━━━━━ Given data

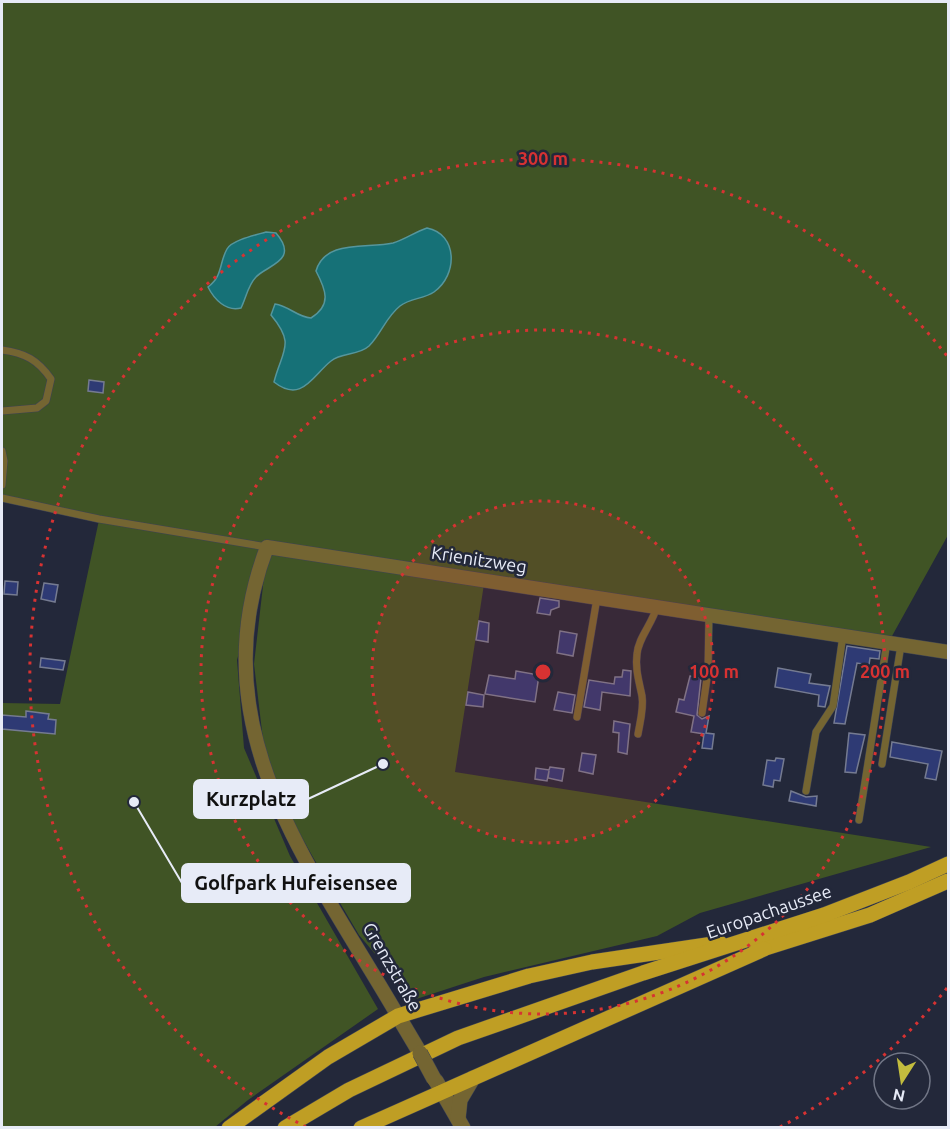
<svg xmlns="http://www.w3.org/2000/svg" width="950" height="1129" font-family="Ubuntu,sans-serif">
<style>
.green{fill:#405425}
.water{fill:#167177;stroke:#55969d;stroke-width:1.5}
.building{fill:#2e3a74;stroke:#757b91;stroke-width:1.5}
.lines{fill:none;stroke-linecap:round;stroke-linejoin:round}
.service-casing{stroke:#3e4354;stroke-width:8}
.minor-casing{stroke:#3e4354;stroke-width:15}
.tertiary-casing{stroke:#3e4354;stroke-width:16}
.primary-casing{stroke:#3e4354;stroke-width:16}
.service{stroke:#746532;stroke-width:7}
.minor{stroke:#746532;stroke-width:14}
.tertiary{stroke:#746532;stroke-width:15}
.primary{stroke:#bf9e24;stroke-width:15}
.tertiary-bridge-casing{stroke:#3e4354;stroke-width:16;stroke-linecap:butt}
.tertiary-bridge{stroke:#746532;stroke-width:15}
.ring{fill:none;stroke:#d73232;stroke-width:3;stroke-dasharray:3 6}
.labels{text-anchor:middle;stroke-width:5;stroke-linejoin:round;paint-order:stroke}
.street-label{font-size:18px;fill:#e7ebf7;stroke:#23283a}
.centre{fill:#d73232;stroke:#23283a;stroke-width:3}
.ring-label{font-size:18px;text-anchor:middle;font-weight:bold;fill:#d73232;stroke:#23283a;stroke-width:5;stroke-linejoin:round;paint-order:stroke}
.leader{fill:none;stroke:#e7ebf7;stroke-width:2}
.callout-dot{fill:#e7ebf7;stroke:#23283a;stroke-width:2}
.callout{fill:#e7ebf7;stroke:#e7ebf7;stroke-width:2}
.callout-label{font-size:20px;text-anchor:middle;font-weight:bold;fill:#111}
</style>
<rect width="100%" height="100%" fill="#23283a"/>
<polygon class="green" points="2,2 948,2 948,535 892,636 484,584 455,772 931,847 700,913 657,936 484,977 407,1002 387,968 359,935 314,859 286,809 264,748 254,664 267,551 237,660 244,748 290,856 378,1009 248,1100 215,1127 2,1127 2,703 60,704 99,520 5,499 2,503"/>
<g class="water">
<path d="M427 228C458 234 458 275 434 292 424 299 410 298 400 306 386 317 381 334 369 346 358 356 342 352 331 361 313 375 302 404 274 382 282 350 296 345 271 315L275 304C289 306 297 317 311 318 332 305 326 290 316 271 325 239 367 249 393 243 404 240 415 232 427 228Z"/>
<path d="M266 232 276 233C300 261 267 265 256 277 248 285 246 298 241 308 226 312 214 299 208 287 223 276 219 263 227 249 232 240 256 235 266 232Z"/>
</g>
<g class="building">
<polygon points="89,380 104,382 103,393 88,391"/>
<polygon points="5,581 18,582 17,595 4,594"/>
<polygon points="44,583 58,585 55,602 41,599"/>
<polygon points="540,598 559,601 559,607 551,610 550,615 537,613"/>
<polygon points="479,621 489,623 488,642 476,640"/>
<polygon points="560,631 577,634 573,656 557,653"/>
<polygon points="847,646 880,651 879,659 870,658 869,665 857,663 845,724 834,723"/>
<polygon points="41,658 65,661 63,670 40,667"/>
<polygon points="778,668 811,674 809,683 830,686 825,707 818,706 819,695 775,687"/>
<polygon points="623,670 631,671 630,696 602,692 600,710 584,707 589,680 614,684 615,677 622,677"/>
<polygon points="516,671 539,675 535,702 485,694 489,675 515,679"/>
<polygon points="690,676 701,678 697,715 702,719 709,716 706,733 714,734 712,749 702,748 704,734 691,732 694,716 676,712 679,699 684,700"/>
<polygon points="468,692 484,695 483,707 466,705"/>
<polygon points="558,692 575,695 572,713 554,710"/>
<polygon points="26,711 49,714 48,719 56,720 55,734 2,729 2,715 26,717"/>
<polygon points="614,721 630,724 627,754 618,752 619,733 613,732"/>
<polygon points="849,733 865,735 856,773 845,772"/>
<polygon points="892,742 942,751 936,780 925,778 928,764 890,757"/>
<polygon points="582,753 596,755 593,774 579,771"/>
<polygon points="776,758 784,759 780,781 774,780 773,787 763,785 767,760 775,761"/>
<polygon points="550,767 564,769 562,781 548,778 549,771 547,781 535,779 536,768 549,770"/>
<polygon points="791,791 806,797 817,796 816,806 789,801"/>
</g>
<g class="lines">
<g class="service-casing">
<g id="service">
<path d="M2 350C25 353 38 360 51 379L46 401 37 408 2 411"/>
<polyline points="2,451 4,461 2,485"/>
<polyline points="2,498 99,519 267,547"/>
<polyline points="702,713 708,671 709,614"/>
<polyline points="577,717 597,598"/>
<path d="M638 734C640 722 644 708 642 696 639 681 635 669 637 654 638 638 653 623 657 606"/>
<polyline points="882,764 901,645"/>
<polyline points="806,791 816,732 833,706 843,635"/>
<polyline points="859,820 887,642"/>
</g>
</g>
<g class="minor-casing">
<path id="minor" d="M398 1016C311 866 198 729 267 547L948 652"/>
</g>
<g class="tertiary-casing">
<g id="tertiary">
<polyline points="398,1016 420,1053"/>
<polyline points="436,1081 463,1128"/>
<polyline points="458,1119 460,1100 473,1078"/>
</g>
</g>
<g class="primary-casing">
<g id="primary">
<polyline points="756,951 870,915 948,881"/>
<polyline points="229,1128 328,1057 398,1016 529,976 592,962 720,943"/>
<polyline points="285,1128 349,1090 458,1038 643,973 824,915 909,882 948,864"/>
<polyline points="361,1128 764,949"/>
</g>
</g>
<use href="#service" class="service"/>
<use href="#minor" class="minor"/>
<use href="#tertiary" class="tertiary"/>
<use href="#primary" class="primary"/>
<g class="tertiary-bridge-casing">
<polyline id="tertiary-bridge" points="420,1053 434,1079"/>
</g>
<use href="#tertiary-bridge" class="tertiary-bridge"/>
</g>
<circle cx="543" cy="672" r="171" fill="#d73232" fill-opacity=".12"/>
<g class="ring">
<circle cx="543" cy="672" r="171"/>
<circle cx="543" cy="672" r="342"/>
<path d="M947 988A513 513 0 0 1 780 1127M306 1127A513 513 0 1 1 947 356"/>
</g>
<g class="labels">
<g class="street-label">
<text transform="translate(479 560) rotate(9)" y="6">Krienitzweg</text>
<text transform="translate(769 912) rotate(-19)" y="6">Europachaussee</text>
<text transform="translate(392 967) rotate(60)" y="6">Grenzstraße</text>
</g>
</g>
<circle cx="543" cy="672" r="9" class="centre"/>
<g class="ring-label">
<text x="543" y="165">300 m</text>
<text x="714" y="678">100 m</text>
<text x="885" y="678">200 m</text>
</g>
<path class="leader" d="M383 764L308 799M134 802L182 883"/>
<g class="callout-dot">
<circle cx="383" cy="764" r="6"/>
<circle cx="134" cy="802" r="6"/>
</g>
<g class="callout">
<rect x="194" y="780" width="114" height="38" rx="6"/>
<rect x="182" y="864" width="228" height="38" rx="6"/>
</g>
<g class="callout-label">
<text x="251" y="806">Kurzplatz</text>
<text x="296" y="890">Golfpark Hufeisensee</text>
</g>
<rect width="950" height="1129" fill="none" stroke="#e7ebf7" stroke-width="6"/>
<g transform="translate(902 1081) rotate(192)"><circle r="28" fill="#23283a" stroke="#717686" stroke-width="1.5"/>
<path d="M0-4.5L10 22L0 15L-10 22Z" fill="#c3bd3e"/>
<text y="-9" font-size="16" font-weight="bold" text-anchor="middle" fill="#e7ebf7">N</text>
</g>
</svg>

━━━━━━━━━━

→ **Description of the task**
Where an entry includes an image, leave that image out; otherwise, reproduce everything exactly.

→ **Exercise output**
<svg xmlns="http://www.w3.org/2000/svg" width="950" height="1129" font-family="Ubuntu,sans-serif">
<style>
.green{fill:#405425}
.water{fill:#167177;stroke:#55969d;stroke-width:1.5}
.building{fill:#2e3a74;stroke:#757b91;stroke-width:1.5}
.lines{fill:none;stroke-linecap:round;stroke-linejoin:round}
.service-casing{stroke:#3e4354;stroke-width:8}
.minor-casing{stroke:#3e4354;stroke-width:15}
.tertiary-casing{stroke:#3e4354;stroke-width:16}
.primary-casing{stroke:#3e4354;stroke-width:16}
.service{stroke:#746532;stroke-width:7}
.minor{stroke:#746532;stroke-width:14}
.tertiary{stroke:#746532;stroke-width:15}
.primary{stroke:#bf9e24;stroke-width:15}
.tertiary-bridge-casing{stroke:#3e4354;stroke-width:16;stroke-linecap:butt}
.tertiary-bridge{stroke:#746532;stroke-width:15}
.ring{fill:none;stroke:#d73232;stroke-width:3;stroke-dasharray:3 6}
.labels{text-anchor:middle;stroke-width:5;stroke-linejoin:round;paint-order:stroke}
.street-label{font-size:18px;fill:#e7ebf7;stroke:#23283a}
.centre{fill:#d73232;stroke:#23283a;stroke-width:3}
.ring-label{font-size:18px;text-anchor:middle;font-weight:bold;fill:#d73232;stroke:#23283a;stroke-width:5;stroke-linejoin:round;paint-order:stroke}
.leader{fill:none;stroke:#e7ebf7;stroke-width:2}
.callout-dot{fill:#e7ebf7;stroke:#23283a;stroke-width:2}
.callout{fill:#e7ebf7;stroke:#e7ebf7;stroke-width:2}
.callout-label{font-size:20px;text-anchor:middle;font-weight:bold;fill:#111}
</style>
<rect width="100%" height="100%" fill="#23283a"/>
<polygon class="green" points="2,2 948,2 948,535 892,636 484,584 455,772 931,847 700,913 657,936 484,977 407,1002 387,968 359,935 314,859 286,809 264,748 254,664 267,551 237,660 244,748 290,856 378,1009 248,1100 215,1127 2,1127 2,703 60,704 99,520 5,499 2,503"/>
<g class="water">
<path d="M427 228C458 234 458 275 434 292 424 299 410 298 400 306 386 317 381 334 369 346 358 356 342 352 331 361 313 375 302 404 274 382 282 350 296 345 271 315L275 304C289 306 297 317 311 318 332 305 326 290 316 271 325 239 367 249 393 243 404 240 415 232 427 228Z"/>
<path d="M266 232 276 233C300 261 267 265 256 277 248 285 246 298 241 308 226 312 214 299 208 287 223 276 219 263 227 249 232 240 256 235 266 232Z"/>
</g>
<g class="building">
<polygon points="89,380 104,382 103,393 88,391"/>
<polygon points="5,581 18,582 17,595 4,594"/>
<polygon points="44,583 58,585 55,602 41,599"/>
<polygon points="540,598 559,601 559,607 551,610 550,615 537,613"/>
<polygon points="479,621 489,623 488,642 476,640"/>
<polygon points="560,631 577,634 573,656 557,653"/>
<polygon points="847,646 880,651 879,659 870,658 869,665 857,663 845,724 834,723"/>
<polygon points="41,658 65,661 63,670 40,667"/>
<polygon points="778,668 811,674 809,683 830,686 825,707 818,706 819,695 775,687"/>
<polygon points="623,670 631,671 630,696 602,692 600,710 584,707 589,680 614,684 615,677 622,677"/>
<polygon points="516,671 539,675 535,702 485,694 489,675 515,679"/>
<polygon points="690,676 701,678 697,715 702,719 709,716 706,733 714,734 712,749 702,748 704,734 691,732 694,716 676,712 679,699 684,700"/>
<polygon points="468,692 484,695 483,707 466,705"/>
<polygon points="558,692 575,695 572,713 554,710"/>
<polygon points="26,711 49,714 48,719 56,720 55,734 2,729 2,715 26,717"/>
<polygon points="614,721 630,724 627,754 618,752 619,733 613,732"/>
<polygon points="849,733 865,735 856,773 845,772"/>
<polygon points="892,742 942,751 936,780 925,778 928,764 890,757"/>
<polygon points="582,753 596,755 593,774 579,771"/>
<polygon points="776,758 784,759 780,781 774,780 773,787 763,785 767,760 775,761"/>
<polygon points="550,767 564,769 562,781 548,778 549,771 547,781 535,779 536,768 549,770"/>
<polygon points="791,791 806,797 817,796 816,806 789,801"/>
</g>
<g class="lines">
<g class="service-casing">
<g id="service">
<path d="M2 350C25 353 38 360 51 379L46 401 37 408 2 411"/>
<polyline points="2,451 4,461 2,485"/>
<polyline points="2,498 99,519 267,547"/>
<polyline points="702,713 708,671 709,614"/>
<polyline points="577,717 597,598"/>
<path d="M638 734C640 722 644 708 642 696 639 681 635 669 637 654 638 638 653 623 657 606"/>
<polyline points="882,764 901,645"/>
<polyline points="806,791 816,732 833,706 843,635"/>
<polyline points="859,820 887,642"/>
</g>
</g>
<g class="minor-casing">
<path id="minor" d="M398 1016C311 866 198 729 267 547L948 652"/>
</g>
<g class="tertiary-casing">
<g id="tertiary">
<polyline points="398,1016 420,1053"/>
<polyline points="436,1081 463,1128"/>
<polyline points="458,1119 460,1100 473,1078"/>
</g>
</g>
<g class="primary-casing">
<g id="primary">
<polyline points="756,951 870,915 948,881"/>
<polyline points="229,1128 328,1057 398,1016 529,976 592,962 720,943"/>
<polyline points="285,1128 349,1090 458,1038 643,973 824,915 909,882 948,864"/>
<polyline points="361,1128 764,949"/>
</g>
</g>
<use href="#service" class="service"/>
<use href="#minor" class="minor"/>
<use href="#tertiary" class="tertiary"/>
<use href="#primary" class="primary"/>
<g class="tertiary-bridge-casing">
<polyline id="tertiary-bridge" points="420,1053 434,1079"/>
</g>
<use href="#tertiary-bridge" class="tertiary-bridge"/>
</g>
<circle cx="543" cy="672" r="171" fill="#d73232" fill-opacity=".12"/>
<g class="ring">
<circle cx="543" cy="672" r="171"/>
<circle cx="543" cy="672" r="342"/>
<path d="M947 988A513 513 0 0 1 780 1127M306 1127A513 513 0 1 1 947 356"/>
</g>
<g class="labels">
<g class="street-label">
<text transform="translate(479 560) rotate(9)" y="6">Krienitzweg</text>
<text transform="translate(769 912) rotate(-19)" y="6">Europachaussee</text>
<text transform="translate(392 967) rotate(60)" y="6">Grenzstraße</text>
</g>
</g>
<circle cx="543" cy="672" r="9" class="centre"/>
<g class="ring-label">
<text x="543" y="165">300 m</text>
<text x="714" y="678">100 m</text>
<text x="885" y="678">200 m</text>
</g>
<path class="leader" d="M383 764L308 799M134 802L182 883"/>
<g class="callout-dot">
<circle cx="383" cy="764" r="6"/>
<circle cx="134" cy="802" r="6"/>
</g>
<g class="callout">
<rect x="194" y="780" width="114" height="38" rx="6"/>
<rect x="182" y="864" width="228" height="38" rx="6"/>
</g>
<g class="callout-label">
<text x="251" y="806">Kurzplatz</text>
<text x="296" y="890">Golfpark Hufeisensee</text>
</g>
<rect width="950" height="1129" fill="none" stroke="#e7ebf7" stroke-width="6"/>
<g transform="translate(902 1081) rotate(192)"><circle r="28" fill="#23283a" stroke="#717686" stroke-width="1.5"/>
<path d="M0-4.5L10 22L0 15L-10 22Z" fill="#c3bd3e"/>
<text y="-9" font-size="16" font-weight="bold" text-anchor="middle" fill="#e7ebf7">N</text>
</g>
</svg>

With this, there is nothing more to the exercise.